(Stored items)
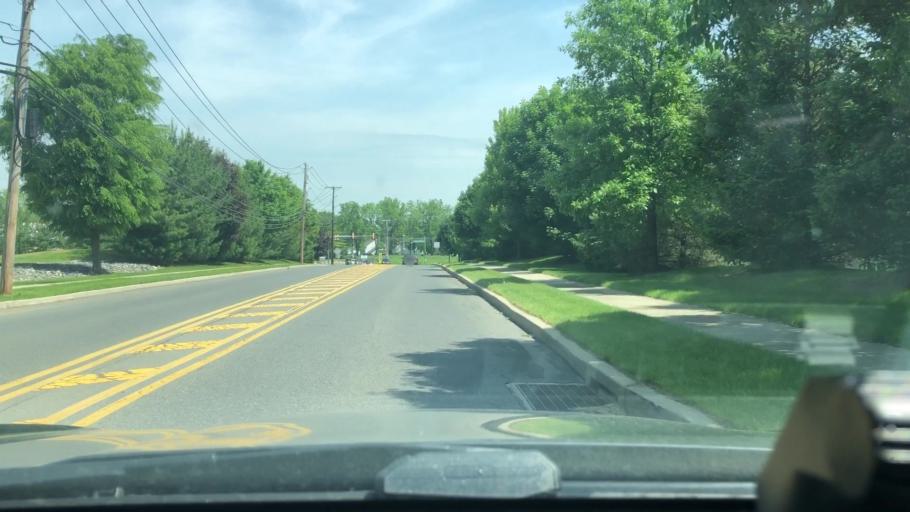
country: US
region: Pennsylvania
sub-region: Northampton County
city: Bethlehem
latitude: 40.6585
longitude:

-- Required task --
Change every "city" in the items to "municipality" and leave everything else unchanged. Omit the pictures from your answer.

-- The result --
country: US
region: Pennsylvania
sub-region: Northampton County
municipality: Bethlehem
latitude: 40.6585
longitude:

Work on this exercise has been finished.